My conditioning coach has me doing a lot of things. He’ll put me on this machine where I’ll spread my arms straight out together in front of my face and grab two handles and have to pull my arms up and back with little light weights. It burns the back of your arms.
Usually at least three times a week… you know how a baseball player after pitching a hard game will ice their arm? Well I put my hands in an ice bucket and I’ll have my trainer massage my hands. It keeps them going real good. I put a big pad of gauze and wrap my hands really well with a lot of tape; I’m real careful because early in my career I had some problems. I wasn’t used to the impact out of headgear. In the amateurs you hit somebody with 10oz gloves and the headgear and at the beginning of my pro career I used to punch with my hands open a little bit because I was used to that from the amateurs and I used to hurt my hands with the thin gloves. Now I’ve learned how to lock my hands and my forearms when I throw punches so I no longer have those problems.

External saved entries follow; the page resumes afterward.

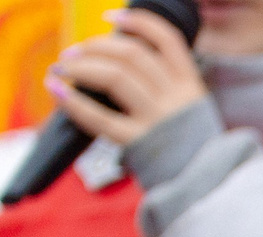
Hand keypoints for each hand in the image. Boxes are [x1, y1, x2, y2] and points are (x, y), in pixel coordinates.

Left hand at [45, 9, 209, 148]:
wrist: (207, 191)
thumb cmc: (189, 151)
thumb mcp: (190, 112)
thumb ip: (166, 88)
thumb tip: (117, 62)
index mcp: (191, 86)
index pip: (166, 39)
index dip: (137, 21)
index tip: (110, 18)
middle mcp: (176, 99)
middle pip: (131, 54)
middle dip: (95, 47)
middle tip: (71, 54)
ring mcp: (158, 120)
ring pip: (114, 76)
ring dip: (80, 66)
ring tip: (61, 69)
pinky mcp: (139, 143)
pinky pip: (99, 117)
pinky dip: (72, 100)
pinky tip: (55, 90)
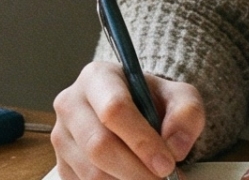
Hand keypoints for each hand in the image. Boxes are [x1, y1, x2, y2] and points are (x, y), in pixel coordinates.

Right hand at [53, 61, 205, 179]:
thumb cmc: (152, 101)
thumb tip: (174, 146)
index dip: (142, 141)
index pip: (114, 109)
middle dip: (136, 171)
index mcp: (97, 77)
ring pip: (91, 173)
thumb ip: (187, 113)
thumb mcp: (179, 96)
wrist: (134, 112)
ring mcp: (62, 136)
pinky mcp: (61, 163)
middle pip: (98, 146)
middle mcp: (71, 104)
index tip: (167, 164)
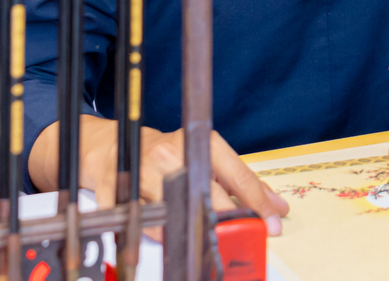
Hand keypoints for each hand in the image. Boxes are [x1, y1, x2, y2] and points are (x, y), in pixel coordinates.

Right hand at [29, 116, 288, 236]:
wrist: (113, 146)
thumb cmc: (165, 154)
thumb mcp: (206, 158)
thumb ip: (240, 182)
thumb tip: (276, 206)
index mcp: (199, 144)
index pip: (237, 176)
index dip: (257, 203)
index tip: (273, 223)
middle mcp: (171, 155)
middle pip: (207, 195)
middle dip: (229, 222)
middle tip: (242, 239)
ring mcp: (141, 172)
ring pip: (172, 211)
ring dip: (190, 233)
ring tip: (205, 244)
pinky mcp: (114, 189)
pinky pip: (139, 222)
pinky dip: (154, 235)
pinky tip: (168, 239)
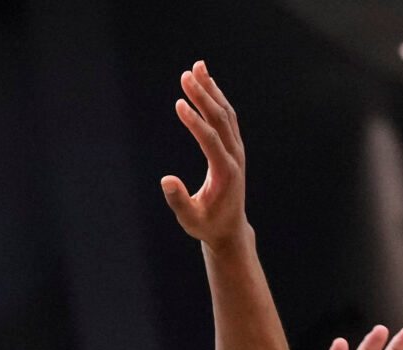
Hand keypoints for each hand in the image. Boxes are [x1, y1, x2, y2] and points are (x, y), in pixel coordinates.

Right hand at [161, 61, 247, 246]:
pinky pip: (227, 117)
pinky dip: (216, 98)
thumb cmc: (206, 225)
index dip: (194, 121)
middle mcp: (235, 157)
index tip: (178, 103)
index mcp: (225, 173)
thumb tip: (166, 180)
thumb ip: (178, 201)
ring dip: (211, 89)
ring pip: (226, 113)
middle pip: (220, 119)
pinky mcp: (234, 147)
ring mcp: (237, 150)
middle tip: (186, 75)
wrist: (229, 229)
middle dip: (202, 95)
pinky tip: (206, 83)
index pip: (209, 140)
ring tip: (197, 67)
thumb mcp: (189, 220)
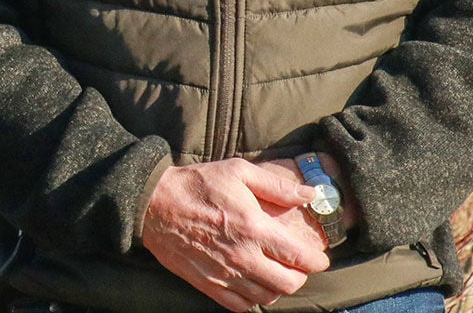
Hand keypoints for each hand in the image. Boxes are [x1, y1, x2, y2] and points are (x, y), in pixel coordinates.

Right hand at [140, 158, 330, 311]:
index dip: (317, 261)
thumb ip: (276, 185)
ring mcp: (225, 274)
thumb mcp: (237, 172)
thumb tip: (309, 194)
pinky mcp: (209, 284)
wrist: (153, 204)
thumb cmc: (196, 185)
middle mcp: (243, 256)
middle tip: (297, 265)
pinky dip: (253, 300)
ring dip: (277, 288)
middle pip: (288, 283)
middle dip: (300, 276)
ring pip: (267, 297)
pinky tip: (253, 285)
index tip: (319, 257)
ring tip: (276, 274)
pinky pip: (242, 305)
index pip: (300, 257)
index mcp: (254, 228)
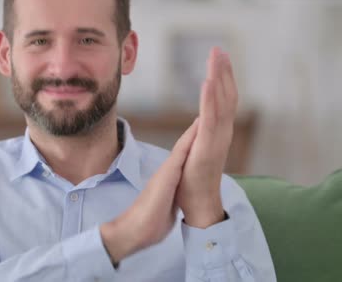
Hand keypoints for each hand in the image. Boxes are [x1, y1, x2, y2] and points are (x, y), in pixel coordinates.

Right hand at [100, 119, 198, 263]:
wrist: (136, 229)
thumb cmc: (151, 222)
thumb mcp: (167, 205)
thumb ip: (171, 197)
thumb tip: (174, 199)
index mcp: (170, 178)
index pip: (184, 157)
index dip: (193, 142)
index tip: (201, 128)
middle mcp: (168, 171)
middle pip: (184, 146)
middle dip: (194, 130)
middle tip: (205, 112)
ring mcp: (168, 171)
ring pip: (184, 145)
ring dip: (194, 129)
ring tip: (205, 111)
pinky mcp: (168, 175)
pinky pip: (181, 153)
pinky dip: (190, 139)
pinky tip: (198, 127)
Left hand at [176, 47, 237, 228]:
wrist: (199, 206)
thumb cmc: (196, 179)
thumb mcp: (199, 148)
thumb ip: (203, 132)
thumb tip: (203, 117)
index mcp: (218, 131)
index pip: (224, 99)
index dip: (223, 77)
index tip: (219, 56)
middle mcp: (222, 133)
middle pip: (226, 96)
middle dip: (223, 71)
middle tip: (219, 49)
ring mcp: (216, 140)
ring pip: (221, 104)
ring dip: (218, 79)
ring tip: (216, 58)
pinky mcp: (207, 148)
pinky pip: (210, 120)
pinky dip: (210, 100)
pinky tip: (207, 83)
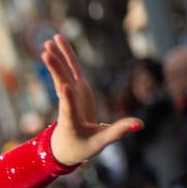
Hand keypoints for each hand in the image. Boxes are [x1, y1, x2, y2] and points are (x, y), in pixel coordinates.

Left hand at [41, 35, 142, 166]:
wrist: (66, 146)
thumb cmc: (83, 146)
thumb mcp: (100, 142)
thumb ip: (118, 131)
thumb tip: (140, 125)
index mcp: (72, 121)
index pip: (69, 109)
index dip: (67, 99)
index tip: (64, 87)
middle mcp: (68, 104)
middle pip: (62, 86)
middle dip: (55, 71)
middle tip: (46, 54)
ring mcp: (71, 93)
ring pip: (63, 73)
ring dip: (56, 58)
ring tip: (47, 43)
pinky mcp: (75, 87)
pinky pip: (69, 68)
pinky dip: (64, 54)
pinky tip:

I do a lot of core work. I get on a sit-up bench and I’ll have to hold the medicine ball really high then lean back to where I feel uncomfortable, to the point it burns my core really bad. And I’ll have to sit there and do three sets of those – there’s no time limit, I just have to sit there until I can’t take it anymore. I have to hold the ball – which is about 12 or 15lbs – straight up until my body just burns to death! I also do sit-ups, leg raises where you have to hold yourself up and bend your legs up for your lower abs.
Of course running is the No. 1 thing and we do pool work and the leg press machine like Ricky Hatton used to do. I do duck-walks and squats. Everything is sets of 25. I swim laps up and under in the pool and my trainer has me holding the wall and kicking my feet, paddling as fast as I can for three minutes, so we do about five rounds of those.
Out of seven days I’ll work on strength and conditioning for five of those. And I’ll do that for three hours each time. I think the strength and conditioning is everything because when you get to a certain level in boxing you can’t just hit a fighter and he’ll go down like early in your career. You’re facing fighters who have been through wars, who know how to block shots, slip punches and it’s not about talent, it’s about strength and conditioning; the person with the best conditioning will win the fight. Never forget the basic workout: sit-ups, pull-ups and push-ups. And dips. Get used to working with your own bodyweight. The basic stuff keeps you strong.